* **Stored data**
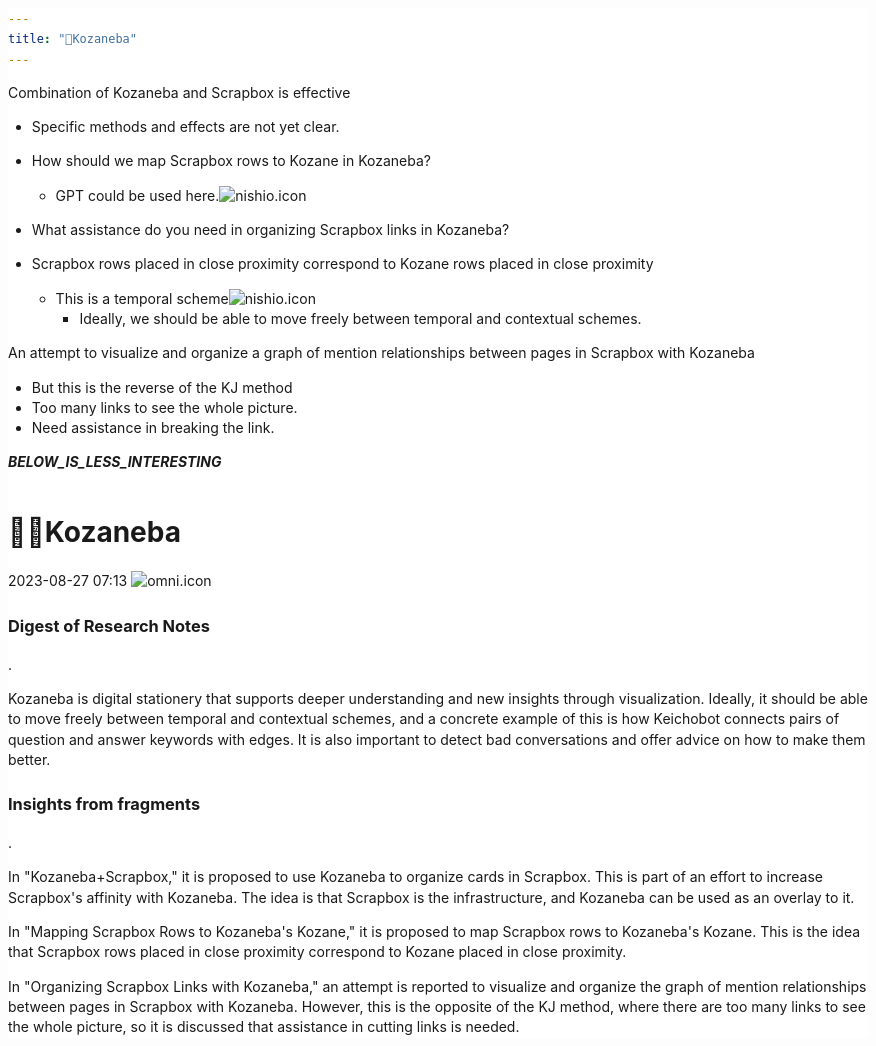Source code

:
 ```yaml
---
title: "🤖Kozaneba"
---
```


Combination of Kozaneba and Scrapbox is effective
- Specific methods and effects are not yet clear.
- How should we map Scrapbox rows to Kozane in Kozaneba?
    - GPT could be used here.<img src='https://scrapbox.io/api/pages/nishio-en/nishio/icon' alt='nishio.icon' height="19.5"/>
- What assistance do you need in organizing Scrapbox links in Kozaneba?

- Scrapbox rows placed in close proximity correspond to Kozane rows placed in close proximity
    - This is a temporal scheme<img src='https://scrapbox.io/api/pages/nishio-en/nishio/icon' alt='nishio.icon' height="19.5"/>
        - Ideally, we should be able to move freely between temporal and contextual schemes.


An attempt to visualize and organize a graph of mention relationships between pages in Scrapbox with Kozaneba
- But this is the reverse of the KJ method
- Too many links to see the whole picture.
- Need assistance in breaking the link.


___BELOW_IS_LESS_INTERESTING___
# 🤖🔁Kozaneba
 2023-08-27 07:13 <img src='https://scrapbox.io/api/pages/nishio-en/omni/icon' alt='omni.icon' height="19.5"/>
### Digest of Research Notes
.

Kozaneba is digital stationery that supports deeper understanding and new insights through visualization. Ideally, it should be able to move freely between temporal and contextual schemes, and a concrete example of this is how Keichobot connects pairs of question and answer keywords with edges. It is also important to detect bad conversations and offer advice on how to make them better.

### Insights from fragments
.

In "Kozaneba+Scrapbox," it is proposed to use Kozaneba to organize cards in Scrapbox. This is part of an effort to increase Scrapbox's affinity with Kozaneba. The idea is that Scrapbox is the infrastructure, and Kozaneba can be used as an overlay to it.

In "Mapping Scrapbox Rows to Kozaneba's Kozane," it is proposed to map Scrapbox rows to Kozaneba's Kozane. This is the idea that Scrapbox rows placed in close proximity correspond to Kozane placed in close proximity.

In "Organizing Scrapbox Links with Kozaneba," an attempt is reported to visualize and organize the graph of mention relationships between pages in Scrapbox with Kozaneba. However, this is the opposite of the KJ method, where there are too many links to see the whole picture, so it is discussed that assistance in cutting links is needed.
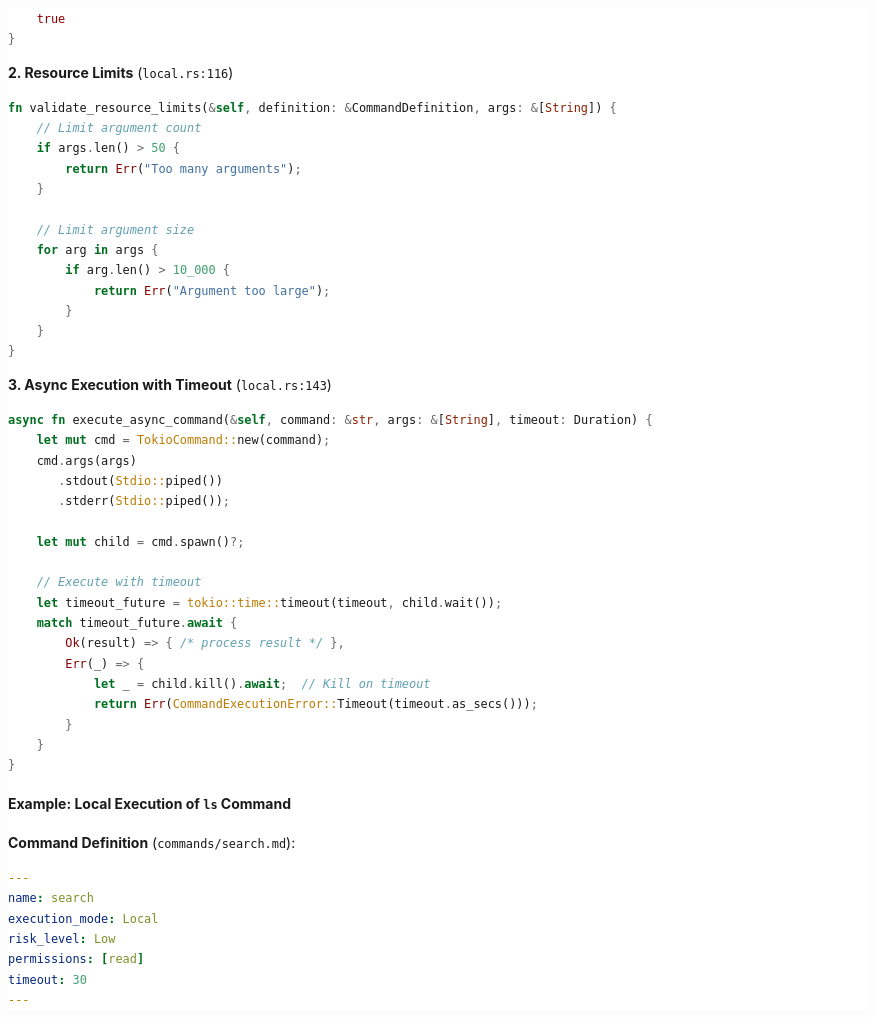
 ```rust
    true
}
```

**2. Resource Limits** (`local.rs:116`)

```rust
fn validate_resource_limits(&self, definition: &CommandDefinition, args: &[String]) {
    // Limit argument count
    if args.len() > 50 {
        return Err("Too many arguments");
    }

    // Limit argument size
    for arg in args {
        if arg.len() > 10_000 {
            return Err("Argument too large");
        }
    }
}
```

**3. Async Execution with Timeout** (`local.rs:143`)

```rust
async fn execute_async_command(&self, command: &str, args: &[String], timeout: Duration) {
    let mut cmd = TokioCommand::new(command);
    cmd.args(args)
       .stdout(Stdio::piped())
       .stderr(Stdio::piped());

    let mut child = cmd.spawn()?;

    // Execute with timeout
    let timeout_future = tokio::time::timeout(timeout, child.wait());
    match timeout_future.await {
        Ok(result) => { /* process result */ },
        Err(_) => {
            let _ = child.kill().await;  // Kill on timeout
            return Err(CommandExecutionError::Timeout(timeout.as_secs()));
        }
    }
}
```

#### Example: Local Execution of `ls` Command

**Command Definition** (`commands/search.md`):
```yaml
---
name: search
execution_mode: Local
risk_level: Low
permissions: [read]
timeout: 30
---
```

* **ASSIGNED TASK**
Your answer should hold every record above, printed exactly and free of pictures.

* **RESPONSE TO THE TASK**
Source code

:
 ```yaml
---
title: "🤖Kozaneba"
---
```


Combination of Kozaneba and Scrapbox is effective
- Specific methods and effects are not yet clear.
- How should we map Scrapbox rows to Kozane in Kozaneba?
    - GPT could be used here.<img src='https://scrapbox.io/api/pages/nishio-en/nishio/icon' alt='nishio.icon' height="19.5"/>
- What assistance do you need in organizing Scrapbox links in Kozaneba?

- Scrapbox rows placed in close proximity correspond to Kozane rows placed in close proximity
    - This is a temporal scheme<img src='https://scrapbox.io/api/pages/nishio-en/nishio/icon' alt='nishio.icon' height="19.5"/>
        - Ideally, we should be able to move freely between temporal and contextual schemes.


An attempt to visualize and organize a graph of mention relationships between pages in Scrapbox with Kozaneba
- But this is the reverse of the KJ method
- Too many links to see the whole picture.
- Need assistance in breaking the link.


___BELOW_IS_LESS_INTERESTING___
# 🤖🔁Kozaneba
 2023-08-27 07:13 <img src='https://scrapbox.io/api/pages/nishio-en/omni/icon' alt='omni.icon' height="19.5"/>
### Digest of Research Notes
.

Kozaneba is digital stationery that supports deeper understanding and new insights through visualization. Ideally, it should be able to move freely between temporal and contextual schemes, and a concrete example of this is how Keichobot connects pairs of question and answer keywords with edges. It is also important to detect bad conversations and offer advice on how to make them better.

### Insights from fragments
.

In "Kozaneba+Scrapbox," it is proposed to use Kozaneba to organize cards in Scrapbox. This is part of an effort to increase Scrapbox's affinity with Kozaneba. The idea is that Scrapbox is the infrastructure, and Kozaneba can be used as an overlay to it.

In "Mapping Scrapbox Rows to Kozaneba's Kozane," it is proposed to map Scrapbox rows to Kozaneba's Kozane. This is the idea that Scrapbox rows placed in close proximity correspond to Kozane placed in close proximity.

In "Organizing Scrapbox Links with Kozaneba," an attempt is reported to visualize and organize the graph of mention relationships between pages in Scrapbox with Kozaneba. However, this is the opposite of the KJ method, where there are too many links to see the whole picture, so it is discussed that assistance in cutting links is needed.
 ```rust
    true
}
```

**2. Resource Limits** (`local.rs:116`)

```rust
fn validate_resource_limits(&self, definition: &CommandDefinition, args: &[String]) {
    // Limit argument count
    if args.len() > 50 {
        return Err("Too many arguments");
    }

    // Limit argument size
    for arg in args {
        if arg.len() > 10_000 {
            return Err("Argument too large");
        }
    }
}
```

**3. Async Execution with Timeout** (`local.rs:143`)

```rust
async fn execute_async_command(&self, command: &str, args: &[String], timeout: Duration) {
    let mut cmd = TokioCommand::new(command);
    cmd.args(args)
       .stdout(Stdio::piped())
       .stderr(Stdio::piped());

    let mut child = cmd.spawn()?;

    // Execute with timeout
    let timeout_future = tokio::time::timeout(timeout, child.wait());
    match timeout_future.await {
        Ok(result) => { /* process result */ },
        Err(_) => {
            let _ = child.kill().await;  // Kill on timeout
            return Err(CommandExecutionError::Timeout(timeout.as_secs()));
        }
    }
}
```

#### Example: Local Execution of `ls` Command

**Command Definition** (`commands/search.md`):
```yaml
---
name: search
execution_mode: Local
risk_level: Low
permissions: [read]
timeout: 30
---
```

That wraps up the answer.